The double-min duality in Example 4: a contour plot of function \(\Pi ^d(\tau ,\sigma )\) near \((\bar{\tau }_3,\bar{\sigma }_3)\); b contour plot of function \(\Pi (x,y)\) near \((\bar{x}_3,\bar{y}_3)\); c graph of function \(\Pi (x,y)\) near \((\bar{x}_3,\bar{y}_3)\)

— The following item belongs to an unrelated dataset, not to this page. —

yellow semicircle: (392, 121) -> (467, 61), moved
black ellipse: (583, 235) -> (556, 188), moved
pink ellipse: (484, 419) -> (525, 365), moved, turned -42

From above double-min duality in Example 4, we can find our proposed canonical dual method can avoids a local minimum point \((\bar{x}_3,\bar{y}_3)\) of the primal problem. In fact, by the canonical dual method, the global solution is obtained, so any local minimum point is avoided. For instance, the point \((1.29672,-2.09209)\) is a local minimum point of the primal problem in Example 2 (see Fig. 9a), and the minimum value is -3.98411, but our proposed canonical dual method obtains the global minimum value -13.6736; the point \((1.88536,-1.10196)\) is a local minimum point of the primal problem in Example 3 (see Fig. 9b), and the minimum value is −2.45219, but our proposed canonical dual method obtains the global minimum value −22.6111.

Fig. 9
figure 9

graph of the primal problem near a local minimum point: a in Example 2; b in Example 3

6 Conclusions

Based on the original definition of objectivity in continuum physics, a canonical d.c. optimization problem is proposed, which can be used to model general nonconvex optimization problems in complex systems. Detailed application is provided by solving a challenging problem in \(\mathbb {R}^n\). By the canonical duality theory, this nonconvex problem is able to reformulated as a concave maximization dual problem in convex domain. A detailed proof for the triality theory is provided under a reasonable assumption. This theory can be used to identify both global and local extrema, and to develop a powerful algorithm for solving this general d.c. optimization problem. Several examples are given to illustrate detailed situations. All these examples support the Assumption 1. However, we should emphasize that this assumption is only a sufficient condition for the existence of a canonical dual solution in \(\mathscr {S}_a^+\). How to relax this assumption and to obtain a necessary condition for \(\mathscr {S}_a^+ \ne \emptyset \) are open questions and deserve detailed study.